== Work to be completed ==
Every entry below must be retyped exactly, and the pictures must be left out.

== Records provided ==
=== Section Start ===

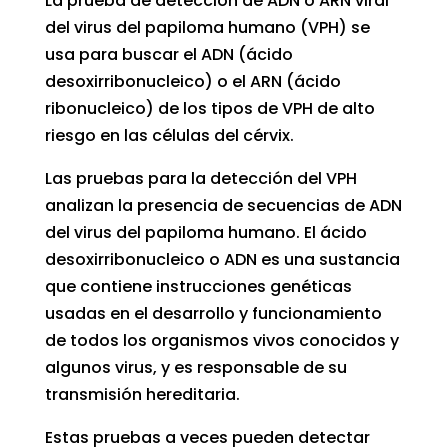
La prueba de detección de ADN o ARN viral
del virus del papiloma humano (VPH) se
usa para buscar el ADN (ácido
desoxirribonucleico) o el ARN (ácido
ribonucleico) de los tipos de VPH de alto
riesgo en las células del cérvix.
Las pruebas para la detección del VPH
analizan la presencia de secuencias de ADN
del virus del papiloma humano. El ácido
desoxirribonucleico o ADN es una sustancia
que contiene instrucciones genéticas
usadas en el desarrollo y funcionamiento
de todos los organismos vivos conocidos y
algunos virus, y es responsable de su
transmisión hereditaria.
Estas pruebas a veces pueden detectar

=== Section End ===

== Response area ==
La prueba de detección de ADN o ARN viral
del virus del papiloma humano (VPH) se
usa para buscar el ADN (ácido
desoxirribonucleico) o el ARN (ácido
ribonucleico) de los tipos de VPH de alto
riesgo en las células del cérvix.
Las pruebas para la detección del VPH
analizan la presencia de secuencias de ADN
del virus del papiloma humano. El ácido
desoxirribonucleico o ADN es una sustancia
que contiene instrucciones genéticas
usadas en el desarrollo y funcionamiento
de todos los organismos vivos conocidos y
algunos virus, y es responsable de su
transmisión hereditaria.
Estas pruebas a veces pueden detectar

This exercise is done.